Yesterday I outlined the 23/1 rule.
It basically states that the 1 hour you spend working out can be derailed by the other 23 hours in your day.
I published the post at lunchtime and by the time I got home my head hurt, my throat was killing me every joint in my body ached and I was freezing.
J ran me a hot bath and he lit the fire while I soaked in the tub and when I got out I wrapped up and promptly slept for hours.
I then woke at about dinner time so I had some food and some drugs and then thought “Shit I better let Mr P.T I won’t be training tomorrow morning”. I wrote the text then hesitated to push the send button ..
The voices in my head were having a heated discussion ..

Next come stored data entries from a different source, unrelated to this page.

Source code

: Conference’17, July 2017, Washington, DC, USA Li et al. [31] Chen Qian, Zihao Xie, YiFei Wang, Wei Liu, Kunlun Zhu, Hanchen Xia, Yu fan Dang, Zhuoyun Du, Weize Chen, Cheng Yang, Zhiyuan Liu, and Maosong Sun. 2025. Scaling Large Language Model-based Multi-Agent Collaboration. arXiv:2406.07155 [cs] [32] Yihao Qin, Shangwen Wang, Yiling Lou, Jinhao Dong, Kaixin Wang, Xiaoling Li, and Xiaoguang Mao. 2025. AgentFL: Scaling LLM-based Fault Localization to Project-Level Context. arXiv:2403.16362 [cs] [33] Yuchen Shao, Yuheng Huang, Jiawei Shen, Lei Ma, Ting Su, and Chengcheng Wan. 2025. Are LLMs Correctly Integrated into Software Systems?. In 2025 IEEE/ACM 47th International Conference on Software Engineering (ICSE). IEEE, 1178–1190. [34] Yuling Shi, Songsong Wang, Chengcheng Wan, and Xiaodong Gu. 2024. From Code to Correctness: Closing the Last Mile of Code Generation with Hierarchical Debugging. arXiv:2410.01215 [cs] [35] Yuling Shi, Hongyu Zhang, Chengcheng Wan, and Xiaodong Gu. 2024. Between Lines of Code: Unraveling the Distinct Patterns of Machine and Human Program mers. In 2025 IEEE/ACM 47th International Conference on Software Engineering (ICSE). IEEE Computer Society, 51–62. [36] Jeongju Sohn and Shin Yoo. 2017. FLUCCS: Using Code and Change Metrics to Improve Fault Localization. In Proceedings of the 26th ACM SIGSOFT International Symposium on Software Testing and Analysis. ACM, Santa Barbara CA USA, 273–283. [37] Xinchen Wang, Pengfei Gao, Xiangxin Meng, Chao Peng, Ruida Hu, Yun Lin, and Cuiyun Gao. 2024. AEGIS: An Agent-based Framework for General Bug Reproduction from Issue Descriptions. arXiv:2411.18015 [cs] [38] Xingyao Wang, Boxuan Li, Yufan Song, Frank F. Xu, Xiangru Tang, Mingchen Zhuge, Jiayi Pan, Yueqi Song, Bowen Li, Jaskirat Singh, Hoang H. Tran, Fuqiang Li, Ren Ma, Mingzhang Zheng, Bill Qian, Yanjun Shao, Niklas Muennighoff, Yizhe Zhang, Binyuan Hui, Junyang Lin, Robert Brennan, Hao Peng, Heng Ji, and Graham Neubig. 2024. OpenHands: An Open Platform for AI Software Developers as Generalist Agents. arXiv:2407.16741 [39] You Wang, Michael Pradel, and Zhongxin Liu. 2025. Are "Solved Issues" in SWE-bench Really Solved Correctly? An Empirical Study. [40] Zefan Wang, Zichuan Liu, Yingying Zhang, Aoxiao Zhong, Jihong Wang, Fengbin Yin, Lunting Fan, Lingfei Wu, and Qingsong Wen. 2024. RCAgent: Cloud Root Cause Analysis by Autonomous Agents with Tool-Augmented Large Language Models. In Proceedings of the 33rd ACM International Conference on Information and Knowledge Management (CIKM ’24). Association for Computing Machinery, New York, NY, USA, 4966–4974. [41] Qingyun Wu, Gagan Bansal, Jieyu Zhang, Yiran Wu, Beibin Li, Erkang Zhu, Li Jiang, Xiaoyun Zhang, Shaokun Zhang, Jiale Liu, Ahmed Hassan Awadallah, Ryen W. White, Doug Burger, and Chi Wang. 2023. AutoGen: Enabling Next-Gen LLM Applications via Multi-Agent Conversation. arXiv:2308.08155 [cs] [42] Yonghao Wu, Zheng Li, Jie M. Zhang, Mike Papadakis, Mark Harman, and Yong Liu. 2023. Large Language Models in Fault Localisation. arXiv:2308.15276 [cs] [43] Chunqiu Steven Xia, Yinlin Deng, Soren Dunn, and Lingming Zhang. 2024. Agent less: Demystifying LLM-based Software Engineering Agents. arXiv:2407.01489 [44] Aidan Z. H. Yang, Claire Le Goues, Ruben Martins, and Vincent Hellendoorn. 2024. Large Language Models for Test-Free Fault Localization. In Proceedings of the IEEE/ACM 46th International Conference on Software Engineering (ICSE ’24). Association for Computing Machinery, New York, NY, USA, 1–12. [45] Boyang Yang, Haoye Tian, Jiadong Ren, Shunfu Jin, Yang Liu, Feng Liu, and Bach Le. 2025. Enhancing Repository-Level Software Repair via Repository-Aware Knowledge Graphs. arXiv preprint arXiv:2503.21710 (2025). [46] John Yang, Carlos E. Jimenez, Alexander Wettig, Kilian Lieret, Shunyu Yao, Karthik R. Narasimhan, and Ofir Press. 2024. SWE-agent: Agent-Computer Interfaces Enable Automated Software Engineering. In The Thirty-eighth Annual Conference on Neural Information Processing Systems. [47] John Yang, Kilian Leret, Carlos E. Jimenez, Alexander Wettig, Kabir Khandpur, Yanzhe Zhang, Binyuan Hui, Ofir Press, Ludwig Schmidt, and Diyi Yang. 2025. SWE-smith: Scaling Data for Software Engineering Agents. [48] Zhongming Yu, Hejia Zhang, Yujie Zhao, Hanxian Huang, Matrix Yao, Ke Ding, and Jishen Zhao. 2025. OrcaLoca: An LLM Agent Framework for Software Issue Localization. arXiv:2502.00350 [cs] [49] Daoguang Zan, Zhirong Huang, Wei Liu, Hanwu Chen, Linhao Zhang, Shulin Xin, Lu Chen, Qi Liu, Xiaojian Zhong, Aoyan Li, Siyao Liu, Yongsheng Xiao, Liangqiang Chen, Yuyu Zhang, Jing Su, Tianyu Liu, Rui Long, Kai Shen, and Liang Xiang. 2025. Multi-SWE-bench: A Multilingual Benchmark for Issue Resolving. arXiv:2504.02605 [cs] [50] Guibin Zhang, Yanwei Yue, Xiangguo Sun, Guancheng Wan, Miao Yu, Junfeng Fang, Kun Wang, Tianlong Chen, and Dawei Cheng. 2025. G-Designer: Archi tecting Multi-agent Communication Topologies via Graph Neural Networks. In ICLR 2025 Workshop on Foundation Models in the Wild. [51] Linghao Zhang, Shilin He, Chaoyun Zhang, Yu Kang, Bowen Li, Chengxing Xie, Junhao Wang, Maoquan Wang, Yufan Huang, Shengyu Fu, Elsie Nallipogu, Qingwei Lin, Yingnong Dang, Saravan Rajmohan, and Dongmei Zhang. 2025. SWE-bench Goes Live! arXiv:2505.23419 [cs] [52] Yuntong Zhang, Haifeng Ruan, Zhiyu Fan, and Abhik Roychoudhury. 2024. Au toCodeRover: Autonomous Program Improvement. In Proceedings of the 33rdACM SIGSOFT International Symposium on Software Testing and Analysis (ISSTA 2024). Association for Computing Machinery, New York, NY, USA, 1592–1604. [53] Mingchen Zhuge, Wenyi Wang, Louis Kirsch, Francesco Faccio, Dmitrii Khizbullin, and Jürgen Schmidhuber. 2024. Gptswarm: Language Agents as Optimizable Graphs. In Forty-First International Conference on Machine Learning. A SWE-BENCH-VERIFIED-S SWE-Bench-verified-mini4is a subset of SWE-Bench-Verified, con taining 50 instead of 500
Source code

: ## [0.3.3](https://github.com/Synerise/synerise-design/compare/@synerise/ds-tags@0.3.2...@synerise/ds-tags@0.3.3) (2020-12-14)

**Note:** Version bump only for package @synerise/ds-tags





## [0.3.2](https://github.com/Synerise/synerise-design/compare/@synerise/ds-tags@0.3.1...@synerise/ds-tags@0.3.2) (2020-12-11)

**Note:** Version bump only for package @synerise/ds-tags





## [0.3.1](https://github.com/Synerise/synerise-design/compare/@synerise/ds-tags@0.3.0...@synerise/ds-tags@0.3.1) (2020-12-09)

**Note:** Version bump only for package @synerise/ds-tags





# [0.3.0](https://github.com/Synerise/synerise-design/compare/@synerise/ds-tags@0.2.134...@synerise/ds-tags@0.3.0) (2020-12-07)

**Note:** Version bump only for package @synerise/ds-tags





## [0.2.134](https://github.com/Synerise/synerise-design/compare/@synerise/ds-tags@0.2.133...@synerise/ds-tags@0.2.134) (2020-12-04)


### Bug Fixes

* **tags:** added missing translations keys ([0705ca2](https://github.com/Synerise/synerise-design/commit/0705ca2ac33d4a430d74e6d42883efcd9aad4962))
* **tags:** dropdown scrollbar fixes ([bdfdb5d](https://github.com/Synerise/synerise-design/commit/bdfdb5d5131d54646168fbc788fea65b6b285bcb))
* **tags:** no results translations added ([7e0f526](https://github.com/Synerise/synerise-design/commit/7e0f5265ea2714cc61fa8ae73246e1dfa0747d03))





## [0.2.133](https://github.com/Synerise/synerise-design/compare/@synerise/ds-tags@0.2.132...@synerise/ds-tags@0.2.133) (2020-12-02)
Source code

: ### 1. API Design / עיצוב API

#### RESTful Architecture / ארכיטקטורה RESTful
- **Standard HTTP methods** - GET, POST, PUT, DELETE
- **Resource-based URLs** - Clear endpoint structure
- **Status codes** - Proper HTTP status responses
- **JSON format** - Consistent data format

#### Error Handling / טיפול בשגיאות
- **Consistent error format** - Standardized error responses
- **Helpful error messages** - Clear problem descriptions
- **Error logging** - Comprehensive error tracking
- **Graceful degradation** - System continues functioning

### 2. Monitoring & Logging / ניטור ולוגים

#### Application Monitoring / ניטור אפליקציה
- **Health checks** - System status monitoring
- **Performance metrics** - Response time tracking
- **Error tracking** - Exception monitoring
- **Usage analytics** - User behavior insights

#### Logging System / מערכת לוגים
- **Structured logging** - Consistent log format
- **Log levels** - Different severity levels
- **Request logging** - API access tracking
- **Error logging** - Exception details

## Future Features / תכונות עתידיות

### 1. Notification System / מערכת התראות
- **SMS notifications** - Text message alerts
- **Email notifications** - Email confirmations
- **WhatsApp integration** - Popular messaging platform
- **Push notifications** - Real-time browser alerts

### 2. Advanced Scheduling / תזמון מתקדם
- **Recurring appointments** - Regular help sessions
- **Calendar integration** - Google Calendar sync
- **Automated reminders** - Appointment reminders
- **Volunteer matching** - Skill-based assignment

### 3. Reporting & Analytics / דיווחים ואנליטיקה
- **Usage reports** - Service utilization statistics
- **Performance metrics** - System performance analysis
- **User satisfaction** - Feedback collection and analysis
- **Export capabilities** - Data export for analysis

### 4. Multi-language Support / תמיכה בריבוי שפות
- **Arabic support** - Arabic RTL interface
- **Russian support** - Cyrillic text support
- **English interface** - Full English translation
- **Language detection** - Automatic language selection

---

Epic Me = “Don’t be a wuss – you’ll be fine after a nights sleep”
Reasonable Me – “Let’s see every part of my body aches but I’ll be fine in the morning”
Epic Me – “Course! You can always just go a bit easier if you’re still a bit poorly”
Reasonable Me – “WTF I just wrote a post on ruining the 1 hour with the 23 other hours!
I had just discussed Rest and RECOVERY and here I was fighting with myself about taking time off because I was sick. I scolded myself for talking the talk but not being willing to walk the walk .. then I hit send before I could chicken out.
As soon as I sent the text my brain was screaming .. Nooooooo I have to train actually make that I NEED to train.
Yes I obviously have a problem!
BUT today I’ve rested, slept a bit, bored myself silly (daytime TV = yawn) and rested some more.
Tomorrow is another day, one where I will be stronger than I am today and tomorrow I will get my one hour!
I have to remember I already am epic – I don’t need to prove it.